Similarly, in the past, one half hour of consistent practice on the organ or harpsichord has yielded remarkable progress (for less than talented me). I can say the same thing about calculus, physics, Greek, and many other fields of endeavor. Consistent half-hour periods of focus allowed me to understand computer programming, complex software, political history, theology, and many other areas of knowledge.

I also know that a half-hour of dictation yields something around 1000 words. Of course, these words require editing and that requires additional time. But the thoughts are down on paper and available as material for further work. The only thing that limits my edification and growth is failing at diligence. And here is the other key point: native intelligence and brilliance are less important than diligence. I cannot change my native intelligence, but diligence is completely within my control.

So, in the end, the purposeful dilettante is purposeful because he is diligent. Advice for the aimless yet restless: follow whatever interests you. Follow it diligently. Ignore the name-calling from the specialists and press on. Your passion and your work is the reward. Should external recognition arrive, it is a blessing from God.

Tuesday, November 03, 2009

Role of Science

Proper science is always descriptive. It seeks to be predictive. It never is prescriptive.

_____

**Problems:**
1. In the passage on diligence, about how many words does a half-hour of dictation yield?
2. Condense the paragraph of the passage on diligence that begins "I also know that a half-hour of dictation" into a short bulleted list that keeps its main facts.

_____

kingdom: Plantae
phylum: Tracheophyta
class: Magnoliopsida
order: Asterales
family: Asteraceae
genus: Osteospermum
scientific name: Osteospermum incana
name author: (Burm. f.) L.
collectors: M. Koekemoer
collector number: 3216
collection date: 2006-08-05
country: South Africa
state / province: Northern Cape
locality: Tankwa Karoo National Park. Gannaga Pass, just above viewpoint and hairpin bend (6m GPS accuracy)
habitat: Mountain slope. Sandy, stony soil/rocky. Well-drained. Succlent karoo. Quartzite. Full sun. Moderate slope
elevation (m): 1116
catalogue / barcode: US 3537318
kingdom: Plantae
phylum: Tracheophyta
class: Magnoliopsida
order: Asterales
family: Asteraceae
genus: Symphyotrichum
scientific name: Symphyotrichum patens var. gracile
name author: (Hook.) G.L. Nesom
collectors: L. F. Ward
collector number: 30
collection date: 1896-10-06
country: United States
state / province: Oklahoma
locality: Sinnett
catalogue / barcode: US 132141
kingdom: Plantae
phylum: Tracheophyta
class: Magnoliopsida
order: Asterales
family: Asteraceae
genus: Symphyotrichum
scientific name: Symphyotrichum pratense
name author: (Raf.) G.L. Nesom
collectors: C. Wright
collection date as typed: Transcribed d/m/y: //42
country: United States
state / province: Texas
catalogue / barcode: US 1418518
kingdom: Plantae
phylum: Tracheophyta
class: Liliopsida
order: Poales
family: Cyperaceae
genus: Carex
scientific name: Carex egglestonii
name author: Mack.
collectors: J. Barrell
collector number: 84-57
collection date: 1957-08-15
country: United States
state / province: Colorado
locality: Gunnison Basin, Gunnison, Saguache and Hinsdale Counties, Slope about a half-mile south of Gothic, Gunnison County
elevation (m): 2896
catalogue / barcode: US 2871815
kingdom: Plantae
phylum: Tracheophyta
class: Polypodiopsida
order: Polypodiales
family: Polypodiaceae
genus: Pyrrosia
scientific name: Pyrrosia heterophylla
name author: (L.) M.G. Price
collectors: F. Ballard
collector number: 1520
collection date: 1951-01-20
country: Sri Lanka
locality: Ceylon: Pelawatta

_____

**Task answers:**
1. Around 1000 words.

2.
- A half-hour of dictation yields about 1000 words.
- The words need editing, which takes more time, but the thoughts are on paper as material for further work.
- Only a lack of diligence limits edification and growth.
- Native intelligence and brilliance matter less than diligence.
- Native intelligence cannot be changed, but diligence is fully within one's control.